Tragedi Kanjuruhan yang terjadi pada 1 Oktober 2022 mungkin telah berlalu.
Namun, meski 1.000 hari telah berlalu, ingatan kelam dan duka mendalam akan Tragedi Kanjuruhan tetap dirasakan para keluarga korban.
Peristiwa itu menewaskan 135 orang dan mencederai ratusan lainnya, menjadikannya insiden paling kelam dalam sejarah sepak bola Indonesia.
Pada Kamis (26/6/2025), kenangan duka itu kembali dikenang dalam suasana haru.
Bagi keluarga korban, Aremania, dan pecinta sepak bola Tanah Air, luka dari malam kelam itu belum sembuh. Ingatan tentang tragedi tersebut masih membekas kuat.
Doa dan Hening di Stadion Kanjuruhan
Suasana latihan Arema FC di Stadion Kanjuruhan hari itu berbeda dari biasanya.

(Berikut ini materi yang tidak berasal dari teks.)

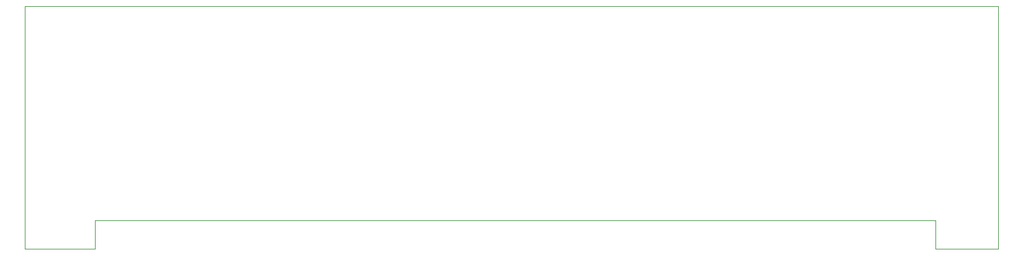
<source format=gko>
%FSLAX23Y23*%
%MOIN*%
%SFA1B1*%

%IPPOS*%
%ADD22C,0.003940*%
%LNfluke_8505a_board-1*%
%LPD*%
G54D22*
X802Y-217D02*
Y970D01*
X-3145D02*
X802D01*
X-4426D02*
X-3145D01*
X-4426Y-335D02*
Y970D01*
Y-335D02*
X-4048D01*
Y-182*
X-3918*
X187*
X802Y-335D02*
Y-217D01*
Y-335D02*
D01*
X463D02*
X802D01*
X463D02*
Y-182D01*
X187D02*
X463D01*
M02*
</source>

Seusai latihan, para pemain, pelatih, staf, dan manajemen tidak langsung meninggalkan lapangan.
Mereka berganti pakaian lalu berkumpul di sisi lapangan yang dahulu menjadi saksi bisu tragedi.
Dengan kepala tertunduk dan tangan menengadah, mereka larut dalam tahlilan dan doa bersama.
Seorang ustadz memimpin doa untuk para korban tragedi yang telah meninggal dunia.
“Inti dari pembacaan doa ini ialah untuk mendoakan mereka yang telah tiada saat tragedi kemarin,” ujar General Manager Arema FC, Yusrinal Fitriandi kepada jurnalis termasuk Kompas.com.
Doa itu juga memuat harapan agar para korban mendapat tempat terbaik di sisi Tuhan, keadilan yang diperjuangkan keluarga korban segera ditegakkan, serta agar Arema FC dapat melangkah ke depan dengan semangat baru yang bersih dari luka masa lalu.
Pada malam harinya, sekitar 300 orang yang terdiri dari keluarga korban dan warga Malang Raya berkumpul di depan Gate 13.
Area tersebut telah menjadi simbol luka bagi Aremania.
Doa kembali dipanjatkan, bertepatan dengan malam 1 Suro dalam kalender Jawa—malam yang sakral sebagai penanda pergantian tahun.